**WHAT TO PRODUCE**.
Return an exact copy of the data, starting at its first line and ending at the line that contains "ai metodi TableAdapter", minus any pictures.

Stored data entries
-- Opening Marker --
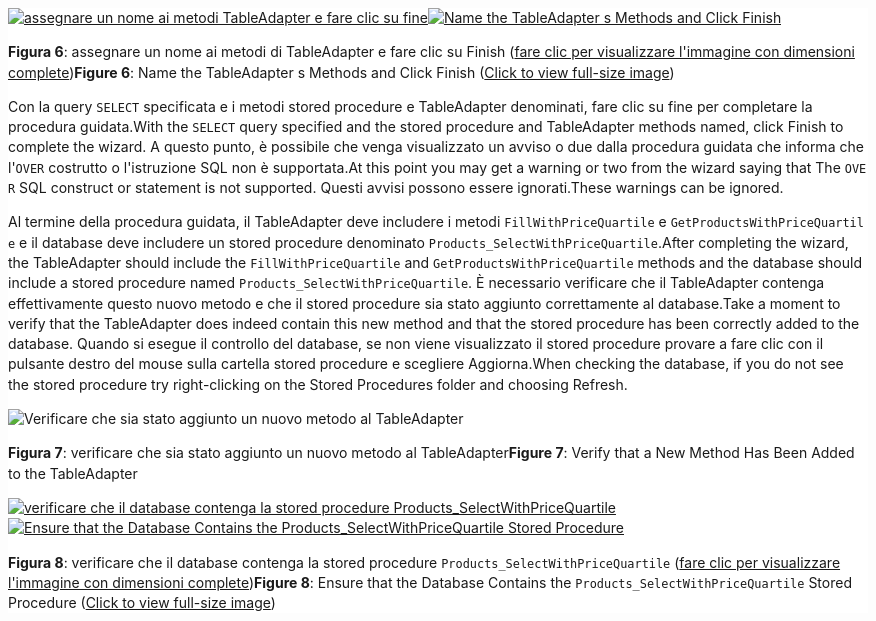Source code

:<span data-ttu-id="a4f5e-174">[![assegnare un nome ai metodi TableAdapter e fare clic su fine](adding-additional-datatable-columns-cs/_static/image17.png)](adding-additional-datatable-columns-cs/_static/image16.png)</span><span class="sxs-lookup"><span data-stu-id="a4f5e-174">[![Name the TableAdapter s Methods and Click Finish](adding-additional-datatable-columns-cs/_static/image17.png)](adding-additional-datatable-columns-cs/_static/image16.png)</span></span>

<span data-ttu-id="a4f5e-175">**Figura 6**: assegnare un nome ai metodi di TableAdapter e fare clic su Finish ([fare clic per visualizzare l'immagine con dimensioni complete](adding-additional-datatable-columns-cs/_static/image18.png))</span><span class="sxs-lookup"><span data-stu-id="a4f5e-175">**Figure 6**: Name the TableAdapter s Methods and Click Finish ([Click to view full-size image](adding-additional-datatable-columns-cs/_static/image18.png))</span></span>

<span data-ttu-id="a4f5e-176">Con la query `SELECT` specificata e i metodi stored procedure e TableAdapter denominati, fare clic su fine per completare la procedura guidata.</span><span class="sxs-lookup"><span data-stu-id="a4f5e-176">With the `SELECT` query specified and the stored procedure and TableAdapter methods named, click Finish to complete the wizard.</span></span> <span data-ttu-id="a4f5e-177">A questo punto, è possibile che venga visualizzato un avviso o due dalla procedura guidata che informa che l'`OVER` costrutto o l'istruzione SQL non è supportata.</span><span class="sxs-lookup"><span data-stu-id="a4f5e-177">At this point you may get a warning or two from the wizard saying that The `OVER` SQL construct or statement is not supported.</span></span> <span data-ttu-id="a4f5e-178">Questi avvisi possono essere ignorati.</span><span class="sxs-lookup"><span data-stu-id="a4f5e-178">These warnings can be ignored.</span></span>

<span data-ttu-id="a4f5e-179">Al termine della procedura guidata, il TableAdapter deve includere i metodi `FillWithPriceQuartile` e `GetProductsWithPriceQuartile` e il database deve includere un stored procedure denominato `Products_SelectWithPriceQuartile`.</span><span class="sxs-lookup"><span data-stu-id="a4f5e-179">After completing the wizard, the TableAdapter should include the `FillWithPriceQuartile` and `GetProductsWithPriceQuartile` methods and the database should include a stored procedure named `Products_SelectWithPriceQuartile`.</span></span> <span data-ttu-id="a4f5e-180">È necessario verificare che il TableAdapter contenga effettivamente questo nuovo metodo e che il stored procedure sia stato aggiunto correttamente al database.</span><span class="sxs-lookup"><span data-stu-id="a4f5e-180">Take a moment to verify that the TableAdapter does indeed contain this new method and that the stored procedure has been correctly added to the database.</span></span> <span data-ttu-id="a4f5e-181">Quando si esegue il controllo del database, se non viene visualizzato il stored procedure provare a fare clic con il pulsante destro del mouse sulla cartella stored procedure e scegliere Aggiorna.</span><span class="sxs-lookup"><span data-stu-id="a4f5e-181">When checking the database, if you do not see the stored procedure try right-clicking on the Stored Procedures folder and choosing Refresh.</span></span>

![Verificare che sia stato aggiunto un nuovo metodo al TableAdapter](adding-additional-datatable-columns-cs/_static/image19.png)

<span data-ttu-id="a4f5e-183">**Figura 7**: verificare che sia stato aggiunto un nuovo metodo al TableAdapter</span><span class="sxs-lookup"><span data-stu-id="a4f5e-183">**Figure 7**: Verify that a New Method Has Been Added to the TableAdapter</span></span>

<span data-ttu-id="a4f5e-184">[![verificare che il database contenga la stored procedure Products_SelectWithPriceQuartile](adding-additional-datatable-columns-cs/_static/image21.png)](adding-additional-datatable-columns-cs/_static/image20.png)</span><span class="sxs-lookup"><span data-stu-id="a4f5e-184">[![Ensure that the Database Contains the Products_SelectWithPriceQuartile Stored Procedure](adding-additional-datatable-columns-cs/_static/image21.png)](adding-additional-datatable-columns-cs/_static/image20.png)</span></span>

<span data-ttu-id="a4f5e-185">**Figura 8**: verificare che il database contenga la stored procedure `Products_SelectWithPriceQuartile` ([fare clic per visualizzare l'immagine con dimensioni complete](adding-additional-datatable-columns-cs/_static/image22.png))</span><span class="sxs-lookup"><span data-stu-id="a4f5e-185">**Figure 8**: Ensure that the Database Contains the `Products_SelectWithPriceQuartile` Stored Procedure ([Click to view full-size image](adding-additional-datatable-columns-cs/_static/image22.png))</span></span>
-- Closing Marker --
**OUTPUT OF THE TASK**.
Source code

:<span data-ttu-id="a4f5e-174">[![assegnare un nome ai metodi TableAdapter e fare clic su fine](adding-additional-datatable-columns-cs/_static/image17.png)](adding-additional-datatable-columns-cs/_static/image16.png)</span><span class="sxs-lookup"><span data-stu-id="a4f5e-174">[![Name the TableAdapter s Methods and Click Finish](adding-additional-datatable-columns-cs/_static/image17.png)](adding-additional-datatable-columns-cs/_static/image16.png)</span></span>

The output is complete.